Friday, July 10, 2009

Designs On Society: Fashion & Politics


Left: Design by Thakoon Center: Design by Jason Wu; Right: Jean-Charles de Castelbajac’s sequin mini-dress, which pays homage to Barack Obama

All photos: Caroline Erb

'Fashion & Politics', the current exhibition at the Museum at FIT, explores the relationship between fashion and the ever-changing political and social climates since the nineteenth century. The more than one hundred costumes, textiles, and accessories on display reflect not only overt political themes, like the white cotton “Ike” print dress, circa 1956, but also purely cultural movements, exemplified by the liberating “Aesthetic” dress silhouettes of the late nineteenth and early twentieth centuries.



Since the exhibition is arranged chronologically, it provides a visual timeline of the social and political development of the first half of the twentieth-century. Rising hemlines and increasingly functional women’s garments culminate in two sharply contrasting WWII looks: a denim “Rosie the Riveter” factory jumpsuit and a sleek W.A.V.E.S. uniform designed by American couturier, Mainbocher, for the U.S. Navy.


Silk faille cocktail dress

The postwar 50’s saw a return to more conservative women’s fashions due to the rise of suburbia and the popular belief that women should abandon their wartime independence in favor of more domestic roles. The silk faille Saks Fifth Avenue Cocktail Dress, circa 1953, was perfect for chic at-home entertaining.
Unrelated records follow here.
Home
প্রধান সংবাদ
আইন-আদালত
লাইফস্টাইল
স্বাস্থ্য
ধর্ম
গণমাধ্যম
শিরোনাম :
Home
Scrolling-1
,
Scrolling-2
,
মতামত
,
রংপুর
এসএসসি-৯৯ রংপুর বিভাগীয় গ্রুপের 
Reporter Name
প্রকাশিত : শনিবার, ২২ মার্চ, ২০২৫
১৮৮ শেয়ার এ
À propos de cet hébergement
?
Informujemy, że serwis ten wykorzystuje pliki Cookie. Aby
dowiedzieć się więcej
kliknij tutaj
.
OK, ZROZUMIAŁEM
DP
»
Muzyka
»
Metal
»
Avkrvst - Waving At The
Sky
Of course, the 1950’s also witnessed the rise of the teenager as a cultural force and as the second half of the twentieth century unfolds, fashion becomes increasingly explicit, addressing such issues as communism and environmentalism. The most recent pieces in the exhibit reflect the current obsession with politics and social change, including Jean-Charles de Castelbajac’s sequin mini-dress, which pays homage to the designer’s fascination with Barack Obama during the 2008 presidential campaign.

Fashion & Politics will be on display in the Fashion and Textile History Gallery at The Museum at FIT until November 7, 2009.